▶ Task requirements:
Report the number of lines in the data where the word "obiad" appears, and add no other text.

▶ Record extracts:
◇ ◇ ◇ ◇
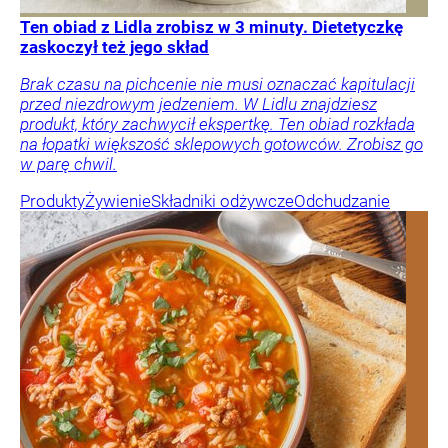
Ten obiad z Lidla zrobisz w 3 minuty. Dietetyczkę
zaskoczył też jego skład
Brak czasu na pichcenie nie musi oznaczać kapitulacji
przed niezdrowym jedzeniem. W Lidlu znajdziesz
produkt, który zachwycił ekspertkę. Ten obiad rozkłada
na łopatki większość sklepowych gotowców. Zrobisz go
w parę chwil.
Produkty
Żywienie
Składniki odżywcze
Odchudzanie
◇ ◇ ◇ ◇
▶ Response area:
2